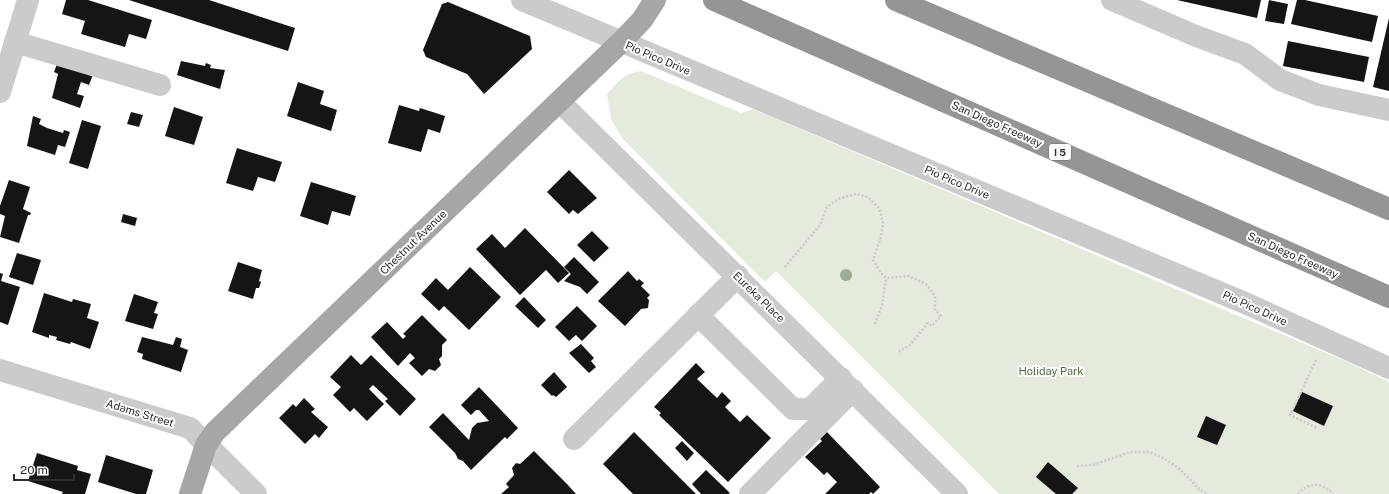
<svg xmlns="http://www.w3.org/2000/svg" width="1389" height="494" viewBox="0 0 1389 494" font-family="'Public Sans',sans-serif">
  <rect width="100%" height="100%" fill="#fff"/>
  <path fill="#e4ebdc" d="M 641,71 L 741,113 L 753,109 L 1352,364 L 1389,382 L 1389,494 L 999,494 L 776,271 L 765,282 L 622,138 L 611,119 L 607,94 C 619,81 623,74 641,71 Z"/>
  <path fill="#151515" d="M 66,0 L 88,0 L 152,20 L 146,39 L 129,34 L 125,47 L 81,34 L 85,21 L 62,14 Z
    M 129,0 L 209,0 L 295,28 L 288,51 Z
    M 1177,0 L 1261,0 L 1257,18 Z
    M 1269,0 L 1288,4 L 1284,24 L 1265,21 Z
    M 1297,0 L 1305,0 L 1378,16 L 1372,42 L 1291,24 Z
    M 448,2 L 530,36 L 532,49 L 484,94 L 467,74 L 426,57 L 423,50 L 442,4 Z
    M 1389,18 L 1389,91 L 1373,87 Z
    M 1288,41 L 1369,57 L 1364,82 L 1283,66 Z
    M 181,61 L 205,66 L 206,63 L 211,65 L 210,68 L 225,70 L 220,89 L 177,75 Z
    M 57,64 L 94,72 L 89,85 L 81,82 L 77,94 L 84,96 L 80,108 L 52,98 L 58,74 L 54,72 Z
    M 298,82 L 324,91 L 320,104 L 337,110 L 331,131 L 287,116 Z
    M 399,105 L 419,111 L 420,108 L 445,116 L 440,133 L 428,129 L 421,152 L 388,143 Z
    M 174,107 L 203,117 L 194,145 L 165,136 Z
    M 131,112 L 143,115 L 139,127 L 127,124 Z
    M 33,116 L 41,119 L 39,124 L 47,128 L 63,133 L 64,130 L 70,132 L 65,147 L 58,145 L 55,155 L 27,146 Z
    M 82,120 L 101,126 L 88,169 L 69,163 Z
    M 237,148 L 282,162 L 275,182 L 258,177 L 253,191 L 226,183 Z
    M 569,170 L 597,198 L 578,214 L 573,210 L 569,214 L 547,192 Z
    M 9,180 L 30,187 L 23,209 L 31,213 L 30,215 L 28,215 L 19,243 L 0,237 L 5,216 L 0,214 L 0,206 Z
    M 311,182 L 356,196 L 350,216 L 332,211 L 328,225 L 300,216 Z
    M 123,214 L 137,218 L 135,226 L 121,222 Z
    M 525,228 L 569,273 L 558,283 L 546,270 L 520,295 L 476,249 L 492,234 L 505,248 Z
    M 592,231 L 609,248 L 594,262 L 577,245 Z
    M 17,253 L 41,260 L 33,285 L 9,277 Z
    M 574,257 L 599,282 L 587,294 L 580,287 L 564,281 L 571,274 L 564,267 Z
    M 238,262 L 262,270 L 259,281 L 261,282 L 259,288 L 256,288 L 253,299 L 228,291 Z
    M 470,267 L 501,297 L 469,330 L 444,306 L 439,311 L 421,294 L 436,278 L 448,290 Z
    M 628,271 L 637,281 L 639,279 L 644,283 L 641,286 L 650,295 L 647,298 L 649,300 L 648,308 L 641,309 L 625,326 L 598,301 Z
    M 0,273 L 3,274 L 1,281 L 20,287 L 8,325 L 0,322 Z
    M 44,293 L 72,302 L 73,299 L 91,304 L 87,318 L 99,322 L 90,349 L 71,342 L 70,344 L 56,340 L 57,337 L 49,335 L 49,338 L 32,332 Z
    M 134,294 L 158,302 L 154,313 L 158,314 L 153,329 L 125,321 Z
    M 524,297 L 546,320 L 538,328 L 515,306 Z
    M 577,306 L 597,326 L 582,341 L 576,335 L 569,341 L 555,327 Z
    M 422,315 L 447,340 L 442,345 L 442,356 L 439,359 L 441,365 L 435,371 L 429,369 L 422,376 L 409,363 L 415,358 L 410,353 L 398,366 L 371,337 L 387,322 L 403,339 L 406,336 L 403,334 Z
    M 142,337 L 173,345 L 176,337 L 182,339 L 180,347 L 188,350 L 181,372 L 142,359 L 143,354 L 137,352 Z
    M 581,344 L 594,358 L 591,361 L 596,367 L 589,373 L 569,353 Z
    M 351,355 L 361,365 L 371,355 L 416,399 L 400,416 L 385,401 L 388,399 L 373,385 L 369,389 L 384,404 L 367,421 L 354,408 L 350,412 L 333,395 L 341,387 L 330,377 Z
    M 696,363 L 705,372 L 697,379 L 717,398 L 722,392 L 731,401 L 725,407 L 740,422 L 747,415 L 771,438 L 728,482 L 659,415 L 661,413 L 654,407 Z
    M 554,372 L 567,387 L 556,397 L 553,395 L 552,396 L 541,385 Z
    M 479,387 L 518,428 L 507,439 L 505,437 L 471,470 L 463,461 L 458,459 L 455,453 L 429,427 L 443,413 L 469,440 L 472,428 L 477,423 L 489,421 L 479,410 L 476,410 L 471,415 L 461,405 Z
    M 1302,392 L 1333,406 L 1324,426 L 1293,411 Z
    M 304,398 L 315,409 L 311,412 L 328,427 L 319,438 L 315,434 L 305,444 L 279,418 L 293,404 L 296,407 Z
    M 1206,416 L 1226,425 L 1217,445 L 1197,437 Z
    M 634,432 L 696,494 L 633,494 L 603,464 Z
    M 827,432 L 880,487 L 873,494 L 871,492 L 869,494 L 825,494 L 837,482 L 827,472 L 824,475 L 805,457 L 822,441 L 820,439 Z
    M 682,441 L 694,453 L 687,461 L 675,448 Z
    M 534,451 L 567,484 L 576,494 L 501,494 L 509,487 L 506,484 L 514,475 L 512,468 L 516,463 L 520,464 Z
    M 37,453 L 78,466 L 77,470 L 91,474 L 85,494 L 62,494 L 63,492 L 28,481 Z
    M 106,455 L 153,470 L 146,494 L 136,494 L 98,482 Z
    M 1048,462 L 1078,488 L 1072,494 L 1056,494 L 1036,477 Z
    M 706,470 L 730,493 L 728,494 L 701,494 L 692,484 Z"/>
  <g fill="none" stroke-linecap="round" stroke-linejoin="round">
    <path stroke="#cbcbcb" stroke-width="2.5" stroke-dasharray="2 2" stroke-linecap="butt" d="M 785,267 L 820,225 L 827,207 L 838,199 L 856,194 L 868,197 L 879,208 L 883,223 L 881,237 L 873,260 L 881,273 L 886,278 L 909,276 L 926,284 L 935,296 L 935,310 L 941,316 L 932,326 L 928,323 L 910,345 L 898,352
      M 875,324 L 882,305 L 886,278
      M 1316,360 L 1290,415 L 1317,428
      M 1077,466 L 1093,465 L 1130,452 L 1150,452 L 1167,460 L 1181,470 L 1200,490 L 1208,494
      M 1298,494 C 1307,482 1324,482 1333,494"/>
    <path stroke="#cbcbcb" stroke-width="22" d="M 522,0 L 1245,303 L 1389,368
      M 1112,0 L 1196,36 L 1245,54 L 1280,80 L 1319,95 L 1389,110
      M 15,42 L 160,85
      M 0,92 L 28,0
      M 560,102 L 957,494
      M 698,315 L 793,409 L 810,409 L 841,378
      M 0,370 L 190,428 L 256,494
      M 574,439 L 738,276
      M 750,494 L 853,390"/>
    <path stroke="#a6a6a6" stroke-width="22" d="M 190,494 L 206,445 L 215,432 L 621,42 L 642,20 L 655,0"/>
    <path stroke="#959595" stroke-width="22" d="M 714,0 L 1389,297
      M 896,0 L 1389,209"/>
  </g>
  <circle fill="#9fac94" cx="846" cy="275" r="6"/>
  <g text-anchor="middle" stroke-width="4" stroke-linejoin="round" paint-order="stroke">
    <rect fill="#fff" stroke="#6d6d6d" stroke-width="1" x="1049" y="144" width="22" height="16" rx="3"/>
    <g font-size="10" font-weight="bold" fill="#2e2e2e">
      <text x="1060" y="156">I 5</text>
    </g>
    <g font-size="11" fill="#2e2e2e" stroke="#fff">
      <text transform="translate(658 58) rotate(23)" y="4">Pio Pico Drive</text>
      <text transform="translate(997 124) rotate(24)" y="4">San Diego Freeway</text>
      <text transform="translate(957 182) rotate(23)" y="4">Pio Pico Drive</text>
      <text transform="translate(413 242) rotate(-44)" y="4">Chestnut Avenue</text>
      <text transform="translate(1293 255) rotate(24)" y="4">San Diego Freeway</text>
      <text transform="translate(759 297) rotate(44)" y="4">Eureka Place</text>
      <text transform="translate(1255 308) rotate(24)" y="4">Pio Pico Drive</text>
      <text transform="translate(140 413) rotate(17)" y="4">Adams Street</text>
    </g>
    <g font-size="11" fill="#50693c" stroke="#fff">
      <text x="1051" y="375">Holiday Park</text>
    </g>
  </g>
  <path d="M14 474v6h60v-6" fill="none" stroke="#2e2e2e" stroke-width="2"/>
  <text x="20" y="474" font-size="12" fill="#2e2e2e" stroke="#ffffff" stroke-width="3" paint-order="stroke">20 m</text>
</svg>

[About this task]
Lines that contain the word "linecap": how many are there in the data? Give the number and nothing else.

[Response]
2